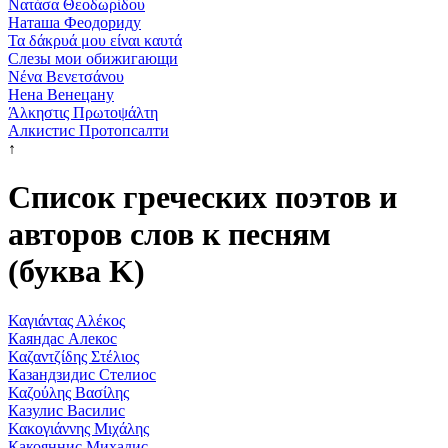
Νατάσα Θεοδωρίδου
Наташа Феодориду
Τα δάκρυά μου είναι καυτά
Слезы мои обижигающи
Νένα Βενετσάνου
Нена Венецану
Άλκηστις Πρωτοψάλτη
Алкистис Протопсалти
↑
Список греческих поэтов и
авторов слов к песням
(буква Κ)
Καγιάντας Αλέκος
Каяндас Алекос
Καζαντζίδης Στέλιος
Казандзидис Стелиос
Καζούλης Βασίλης
Казулис Василис
Κακογιάννης Μιχάλης
Какояннис Михалис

◆ **EXERCISE DESCRIPTION**: Exactly as they appear, print the lines from the one holding "Καγιάντας Αλέκος" through the final line of the entries, and no others.

◆ **TASK OUTPUT**:
Καγιάντας Αλέκος
Каяндас Алекос
Καζαντζίδης Στέλιος
Казандзидис Стелиос
Καζούλης Βασίλης
Казулис Василис
Κακογιάννης Μιχάλης
Какояннис Михалис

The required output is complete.